This article introduces a cascaded multi-granularity pruning framework designed to deploy large language models on Industrial Internet of Things (IIoT) edge devices by removing layers, attention heads, and feed-forward channels in a coarse-to-fine order. The method utilizes lightweight low-rank recovery between stages to re-estimate component importance, addressing the collapse of existing structured pruning methods at high compression ratios.

  • The framework extends achievable compression to 13.8 times on Multi-Head Attention (MHA)+GELU architectures, achieving 83.82% accuracy, which is 3.70 percentage points higher than the strongest baseline.

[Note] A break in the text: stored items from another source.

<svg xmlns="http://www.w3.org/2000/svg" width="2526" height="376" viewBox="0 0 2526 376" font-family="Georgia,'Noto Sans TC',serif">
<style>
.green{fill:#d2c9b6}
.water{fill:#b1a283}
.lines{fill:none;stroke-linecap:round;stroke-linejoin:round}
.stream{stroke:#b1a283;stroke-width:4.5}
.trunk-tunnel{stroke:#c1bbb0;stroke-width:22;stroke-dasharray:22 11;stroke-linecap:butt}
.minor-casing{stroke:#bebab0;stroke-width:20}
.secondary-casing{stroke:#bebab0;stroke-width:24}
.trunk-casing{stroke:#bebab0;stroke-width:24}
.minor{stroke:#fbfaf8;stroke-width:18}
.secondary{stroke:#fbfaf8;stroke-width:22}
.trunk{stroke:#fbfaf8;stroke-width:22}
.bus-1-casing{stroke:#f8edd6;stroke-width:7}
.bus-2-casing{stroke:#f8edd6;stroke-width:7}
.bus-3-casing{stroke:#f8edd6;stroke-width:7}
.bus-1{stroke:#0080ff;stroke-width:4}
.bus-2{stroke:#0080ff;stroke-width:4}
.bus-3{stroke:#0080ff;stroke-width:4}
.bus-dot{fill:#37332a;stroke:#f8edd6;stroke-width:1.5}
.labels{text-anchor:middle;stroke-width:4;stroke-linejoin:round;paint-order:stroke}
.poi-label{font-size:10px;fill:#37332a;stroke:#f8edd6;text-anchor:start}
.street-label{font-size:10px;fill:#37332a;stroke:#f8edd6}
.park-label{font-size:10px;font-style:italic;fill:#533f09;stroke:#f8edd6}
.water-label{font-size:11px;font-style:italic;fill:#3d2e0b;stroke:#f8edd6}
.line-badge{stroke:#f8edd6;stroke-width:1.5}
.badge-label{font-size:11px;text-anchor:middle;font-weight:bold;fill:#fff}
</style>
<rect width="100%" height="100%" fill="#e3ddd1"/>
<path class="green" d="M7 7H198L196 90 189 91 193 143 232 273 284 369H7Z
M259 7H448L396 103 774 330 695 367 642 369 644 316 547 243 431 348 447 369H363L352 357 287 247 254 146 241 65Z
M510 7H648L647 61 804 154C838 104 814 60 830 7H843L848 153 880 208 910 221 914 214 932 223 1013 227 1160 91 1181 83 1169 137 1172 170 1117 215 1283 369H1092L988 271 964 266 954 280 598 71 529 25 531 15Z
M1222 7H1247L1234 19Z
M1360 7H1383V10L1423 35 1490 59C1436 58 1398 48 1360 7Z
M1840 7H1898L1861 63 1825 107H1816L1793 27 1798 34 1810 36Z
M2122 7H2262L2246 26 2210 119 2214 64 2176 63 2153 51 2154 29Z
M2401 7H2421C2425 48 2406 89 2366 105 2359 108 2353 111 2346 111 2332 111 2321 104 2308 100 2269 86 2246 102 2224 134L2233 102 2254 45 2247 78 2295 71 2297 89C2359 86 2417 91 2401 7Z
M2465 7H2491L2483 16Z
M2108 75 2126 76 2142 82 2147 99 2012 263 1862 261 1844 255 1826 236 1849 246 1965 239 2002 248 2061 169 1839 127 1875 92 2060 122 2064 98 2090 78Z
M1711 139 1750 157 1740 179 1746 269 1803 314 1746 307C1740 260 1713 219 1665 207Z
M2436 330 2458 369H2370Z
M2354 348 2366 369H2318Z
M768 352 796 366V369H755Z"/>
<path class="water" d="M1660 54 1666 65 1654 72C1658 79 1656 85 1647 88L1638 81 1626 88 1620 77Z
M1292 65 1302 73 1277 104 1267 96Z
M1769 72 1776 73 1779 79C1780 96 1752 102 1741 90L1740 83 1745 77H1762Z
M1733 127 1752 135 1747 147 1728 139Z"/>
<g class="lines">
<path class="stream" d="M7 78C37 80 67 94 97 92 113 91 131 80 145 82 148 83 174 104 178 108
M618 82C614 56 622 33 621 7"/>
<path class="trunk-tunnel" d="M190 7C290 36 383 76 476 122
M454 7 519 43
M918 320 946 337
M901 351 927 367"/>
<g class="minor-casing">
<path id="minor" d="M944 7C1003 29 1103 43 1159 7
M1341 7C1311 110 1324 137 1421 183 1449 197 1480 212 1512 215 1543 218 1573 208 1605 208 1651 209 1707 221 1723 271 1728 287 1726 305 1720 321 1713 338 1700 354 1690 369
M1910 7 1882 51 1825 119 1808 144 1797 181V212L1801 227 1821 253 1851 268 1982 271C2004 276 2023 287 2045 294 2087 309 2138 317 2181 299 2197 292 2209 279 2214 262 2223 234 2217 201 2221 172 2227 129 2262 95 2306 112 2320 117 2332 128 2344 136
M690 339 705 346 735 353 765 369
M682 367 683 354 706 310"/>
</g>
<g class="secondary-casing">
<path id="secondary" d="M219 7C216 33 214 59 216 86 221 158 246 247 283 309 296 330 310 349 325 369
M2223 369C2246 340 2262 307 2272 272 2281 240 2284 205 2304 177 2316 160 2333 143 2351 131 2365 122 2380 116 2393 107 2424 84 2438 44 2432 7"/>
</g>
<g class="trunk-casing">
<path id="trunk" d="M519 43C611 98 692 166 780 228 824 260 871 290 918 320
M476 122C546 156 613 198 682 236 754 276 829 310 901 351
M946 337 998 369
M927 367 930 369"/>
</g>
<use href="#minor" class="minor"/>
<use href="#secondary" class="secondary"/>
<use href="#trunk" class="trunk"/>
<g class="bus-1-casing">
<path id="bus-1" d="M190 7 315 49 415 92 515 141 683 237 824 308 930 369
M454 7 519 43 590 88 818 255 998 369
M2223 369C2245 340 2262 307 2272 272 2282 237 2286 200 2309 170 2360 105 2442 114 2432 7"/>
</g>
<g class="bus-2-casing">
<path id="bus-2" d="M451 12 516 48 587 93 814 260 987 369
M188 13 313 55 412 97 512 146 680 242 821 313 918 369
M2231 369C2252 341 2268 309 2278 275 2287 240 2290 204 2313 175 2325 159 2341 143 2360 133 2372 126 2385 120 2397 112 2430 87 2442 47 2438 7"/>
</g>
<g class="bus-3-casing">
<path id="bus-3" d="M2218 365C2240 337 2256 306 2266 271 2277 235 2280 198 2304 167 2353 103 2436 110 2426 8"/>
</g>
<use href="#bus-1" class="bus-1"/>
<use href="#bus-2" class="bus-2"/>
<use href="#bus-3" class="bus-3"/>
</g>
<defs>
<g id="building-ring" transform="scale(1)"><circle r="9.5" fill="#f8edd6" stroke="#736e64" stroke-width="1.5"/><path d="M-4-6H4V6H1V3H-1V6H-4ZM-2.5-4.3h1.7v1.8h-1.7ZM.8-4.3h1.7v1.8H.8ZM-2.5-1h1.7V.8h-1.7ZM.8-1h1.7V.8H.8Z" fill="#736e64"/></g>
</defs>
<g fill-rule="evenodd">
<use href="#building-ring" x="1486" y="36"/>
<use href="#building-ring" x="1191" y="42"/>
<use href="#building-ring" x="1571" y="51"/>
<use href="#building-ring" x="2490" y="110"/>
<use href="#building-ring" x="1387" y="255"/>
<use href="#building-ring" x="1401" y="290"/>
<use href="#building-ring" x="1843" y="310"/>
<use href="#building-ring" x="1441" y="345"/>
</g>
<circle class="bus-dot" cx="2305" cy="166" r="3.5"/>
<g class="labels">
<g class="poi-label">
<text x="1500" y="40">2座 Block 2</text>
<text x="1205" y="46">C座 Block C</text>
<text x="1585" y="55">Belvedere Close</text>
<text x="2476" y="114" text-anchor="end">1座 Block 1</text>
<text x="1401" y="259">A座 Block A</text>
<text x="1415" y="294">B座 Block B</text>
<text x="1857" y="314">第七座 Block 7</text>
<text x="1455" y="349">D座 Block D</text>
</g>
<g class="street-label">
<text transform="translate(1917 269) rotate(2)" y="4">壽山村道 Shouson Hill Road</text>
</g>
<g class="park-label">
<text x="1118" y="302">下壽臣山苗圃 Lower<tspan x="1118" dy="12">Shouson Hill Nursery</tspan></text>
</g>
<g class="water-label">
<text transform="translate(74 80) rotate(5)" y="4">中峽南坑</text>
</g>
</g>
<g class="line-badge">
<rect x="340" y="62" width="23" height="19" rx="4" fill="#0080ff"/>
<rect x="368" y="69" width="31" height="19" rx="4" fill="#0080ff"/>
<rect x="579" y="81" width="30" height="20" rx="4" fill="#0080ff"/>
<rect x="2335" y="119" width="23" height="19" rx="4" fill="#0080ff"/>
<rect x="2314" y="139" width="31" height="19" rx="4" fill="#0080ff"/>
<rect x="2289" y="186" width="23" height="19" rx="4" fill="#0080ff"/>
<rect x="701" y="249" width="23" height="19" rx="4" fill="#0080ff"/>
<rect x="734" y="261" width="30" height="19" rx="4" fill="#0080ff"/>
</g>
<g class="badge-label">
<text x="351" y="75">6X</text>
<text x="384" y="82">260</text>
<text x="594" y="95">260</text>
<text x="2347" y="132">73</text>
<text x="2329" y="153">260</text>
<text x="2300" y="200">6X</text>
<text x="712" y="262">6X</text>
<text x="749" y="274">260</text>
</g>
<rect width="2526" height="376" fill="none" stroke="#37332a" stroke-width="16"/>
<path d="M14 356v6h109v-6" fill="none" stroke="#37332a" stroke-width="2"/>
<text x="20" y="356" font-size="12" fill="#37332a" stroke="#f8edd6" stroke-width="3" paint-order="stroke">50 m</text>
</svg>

  • An information-theoretic analysis formalizes the Structural Independence Assumption (SIA), revealing that MHA+GELU designs satisfy this condition while Grouped Query Attention (GQA)+SwiGLU designs violate it.
  • Models violating the SIA experience an approximately 74 percentage point accuracy collapse, highlighting the importance of architectural compatibility for pruning reliability.
  • Deployment on an industrial slewing bearing fault diagnosis platform with NVIDIA DGX Spark reduced inference latency by up to 67.2% and peak memory by 62.5%.

The authors consider this significant because it demonstrates the viability of compressed models for IIoT edge inference, providing a checkable condition to predict pruning reliability based on specific architectural designs.